By Lucy Wyndham
When pondering on a list of African-American role models to look up to names such as Maya Angelou, Ella Baker, Percy Julian, Thurgood Marshall, and Bessie Coleman should come to mind. Unfortunately, thanks to society’s almost obsessive infatuation with celebrities, many of these names are all but forgotten. Today, the youth of America prefer to look up to stars such as Rihanna, Beyonce,Will Smith, and Kanye West, emulating everything from their rebellious behavior to their beauty routines. Celebrity culture is slowly suffocating our society yet no one wants to talk about the dark destruction brought on by our obsession with fame and fortune.

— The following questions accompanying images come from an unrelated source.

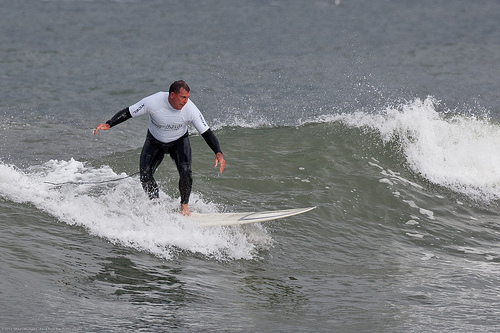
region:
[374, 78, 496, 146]
water in the air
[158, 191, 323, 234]
surfboard in the water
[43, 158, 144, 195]
surfboard leash attached to man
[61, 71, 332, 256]
man on a surfboard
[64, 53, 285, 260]
man in the water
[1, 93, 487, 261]
wave on the water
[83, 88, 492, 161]
crest of the wave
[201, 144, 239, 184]
hand of the man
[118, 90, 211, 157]
white shirt of the man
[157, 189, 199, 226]
man's foot on the surfboard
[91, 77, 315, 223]
man standing on surfboard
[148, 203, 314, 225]
white surfboard with rider on top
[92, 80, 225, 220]
surfer wearing black pants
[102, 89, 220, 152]
white shirt with black sleeves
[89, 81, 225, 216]
man wearing white shirt with black sleeves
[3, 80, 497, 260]
man riding wave on surfboard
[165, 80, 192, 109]
brown hair on head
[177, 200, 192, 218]
foot is in water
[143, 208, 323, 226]
white surfboard wtih logo on tip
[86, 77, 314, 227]
man riding white surfboard with logo on tip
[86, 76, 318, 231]
Man riding surfboard on wave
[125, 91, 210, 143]
White t shirt on man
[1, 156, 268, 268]
Wake in water created by surfboard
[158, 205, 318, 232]
White surfboard on the water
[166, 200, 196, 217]
Barefoot of a man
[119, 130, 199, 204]
Black wetsuit pants on man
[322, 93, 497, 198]
White water spray caused by wave breaking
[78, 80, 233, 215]
Man with arms extended for balance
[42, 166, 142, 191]
Tether line on man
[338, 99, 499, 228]
Crest of wave breaking toward shore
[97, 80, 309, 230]
the man is surfing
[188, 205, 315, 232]
the surf board is white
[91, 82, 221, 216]
the man is wearing a wet suit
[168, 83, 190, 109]
the man has short hair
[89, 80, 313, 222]
the man is on the water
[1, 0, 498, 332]
the scene takes place outdoors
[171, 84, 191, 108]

We have stopped caring about the real world
TV shows such as Idols, Survivor, and The Bachelor is placing more value on fame than what is deemed necessary and we are eagerly lapping it up. In fact, according to a recent survey commissioned by social talent sharing startup Clapit, more than 25% of all millennials would quit their jobs in exchange for fame. During the same week that Kylie Jenner uploaded a skincare video that caused her severe backlash on social media, around 180 governments signed a new UN accord to regulate the export of plastic waste of which nearly 8 million tonnes end up in the ocean every year. While countless publications reported on Ms. Jenner’s eyebrow-raising skincare routine, not much was said about the plastics ban. In a similar fashion, the world is still more interested in sharing videos of celebs attempting the Bottle Cap Challenge, than they are standing up against gun violence in the USA.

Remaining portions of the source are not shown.